Ties that bind
At 800, Cambridge University remains Harvard’s senior
The University of Cambridge in England dates to 1209, which makes it one of the world’s oldest citadels of higher learning. Four hundred years later and 3,000 miles away, what would become the oldest college in the United States was named for its first benefactor, a Cambridge alumnus and minister who bequeathed his library and half of his estate to what is Harvard University.
The mother-and-child scenario is often used to describe the nature of the relationship between the two venerable institutions, with Cambridge as the parent, and Harvard as its ambitious offspring. Frequently, the affiliation is discussed with tongue in cheek.
Having fun with the relationship, Gordon Johnson, deputy vice chancellor of the University of Cambridge and president of Wolfson College, said, “Just like we talk about the ‘other English university,’ we would talk about Harvard as being our offspring that has sort of gotten out of hand … you are just so ruthless and successful.”

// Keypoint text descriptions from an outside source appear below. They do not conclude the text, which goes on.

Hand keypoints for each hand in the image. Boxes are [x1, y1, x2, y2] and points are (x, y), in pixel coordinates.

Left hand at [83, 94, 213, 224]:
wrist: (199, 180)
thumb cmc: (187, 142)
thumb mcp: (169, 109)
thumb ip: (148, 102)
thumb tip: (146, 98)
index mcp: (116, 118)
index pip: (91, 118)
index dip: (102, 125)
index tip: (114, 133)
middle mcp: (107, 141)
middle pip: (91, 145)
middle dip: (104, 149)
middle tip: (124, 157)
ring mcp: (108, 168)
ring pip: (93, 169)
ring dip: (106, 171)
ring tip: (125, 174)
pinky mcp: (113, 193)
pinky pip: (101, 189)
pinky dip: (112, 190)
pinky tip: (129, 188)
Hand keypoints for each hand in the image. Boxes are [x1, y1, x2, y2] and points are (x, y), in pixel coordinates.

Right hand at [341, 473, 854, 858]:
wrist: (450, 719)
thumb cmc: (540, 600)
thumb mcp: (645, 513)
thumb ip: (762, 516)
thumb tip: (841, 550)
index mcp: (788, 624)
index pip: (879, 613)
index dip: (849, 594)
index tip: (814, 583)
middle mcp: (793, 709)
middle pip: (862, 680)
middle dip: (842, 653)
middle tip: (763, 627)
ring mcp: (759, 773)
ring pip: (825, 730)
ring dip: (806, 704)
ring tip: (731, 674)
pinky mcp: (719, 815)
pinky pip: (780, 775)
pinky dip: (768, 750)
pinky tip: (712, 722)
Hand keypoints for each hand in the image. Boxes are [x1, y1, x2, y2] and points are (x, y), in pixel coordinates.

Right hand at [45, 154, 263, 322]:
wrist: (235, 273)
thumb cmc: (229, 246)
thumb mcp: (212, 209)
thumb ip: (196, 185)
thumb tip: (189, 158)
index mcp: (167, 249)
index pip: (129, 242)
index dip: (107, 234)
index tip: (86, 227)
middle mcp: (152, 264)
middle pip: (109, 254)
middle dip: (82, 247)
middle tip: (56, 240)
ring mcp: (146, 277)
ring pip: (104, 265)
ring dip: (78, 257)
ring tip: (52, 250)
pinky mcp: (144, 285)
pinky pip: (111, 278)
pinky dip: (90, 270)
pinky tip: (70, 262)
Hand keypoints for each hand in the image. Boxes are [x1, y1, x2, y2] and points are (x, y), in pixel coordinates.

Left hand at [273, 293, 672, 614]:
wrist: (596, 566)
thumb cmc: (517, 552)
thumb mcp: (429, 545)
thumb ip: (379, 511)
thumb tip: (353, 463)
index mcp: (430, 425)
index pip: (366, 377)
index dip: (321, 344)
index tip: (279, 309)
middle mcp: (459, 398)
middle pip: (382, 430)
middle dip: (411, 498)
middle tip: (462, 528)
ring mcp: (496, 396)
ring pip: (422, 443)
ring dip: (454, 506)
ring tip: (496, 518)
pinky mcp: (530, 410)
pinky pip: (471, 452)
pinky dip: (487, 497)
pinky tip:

The familial bond has lasted four centuries and is now highlighted by an exchange of scholars and students and a shared commitment to education and research. This is the 800th anniversary of the birth of the University of Cambridge. To honor the occasion, the two institutions created a lecture exchange.
In October, the Rev. Peter J. Gomes, the Plummer Professor of Christian Morals and Pusey Minister in the Memorial Church, traveled to England, where he gave a talk on the historic link between the universities. The lecture took place at Emmanuel College, John Harvard’s alma mater and one of the 31 colleges in the university. Gomes is an honorary fellow of the college, where the Gomes Lectureship has been created in his name.
In return, Johnson visited the Harvard campus (Dec. 3) to give a lecture titled “Universities and Society: Contemporary Cambridge and Harvard in Their Historical Contexts.” He spoke in the Pusey Room at the Memorial Church. The Office of the University Marshal and the Memorial Church sponsored the event.
Johnson, who joked that he was pleased to be part of the “revenge seminar,” expounded on the significance of universities in society, the need for them to actively engage the world beyond their walls, and the importance of seeking funding from a variety of sources.
“Successful institutions only survive as long as they do because they change and adapt,” said Johnson, who acknowledged that universities also have to struggle with an internal battle between being “excessively subversive and radical, and outrageously conservative.”
Universities such as Harvard and Cambridge, he said, also have a strong responsibility to the public good. Quoting Harvard’s Louis Menand, Anne T. and Robert M. Bass Professor of English, in Harvard Magazine, Johnson said, “It is the academic’s job in a free society to serve the public culture by asking questions the public doesn’t want to ask, investigating subjects it cannot or will not investigate, and accommodating voices it fails or refuses to accommodate.”
By those measures, Harvard and Cambridge, Johnson noted, have a special responsibility to use their resources well.
“They are rich, privileged, and blessed with a great tradition of learning, and that carries with it a responsibility to use those resources and people wisely, and in the best way.”
Johnson said universities should be positive, vigorous, confident, ruthless, and determined “to stay on top even if it means changing radically to do so. … These are the qualities that universities need in greater abundance if scholarship is not to ossify, and if higher education, through universities, [will] shape the future rather than simply react to it.”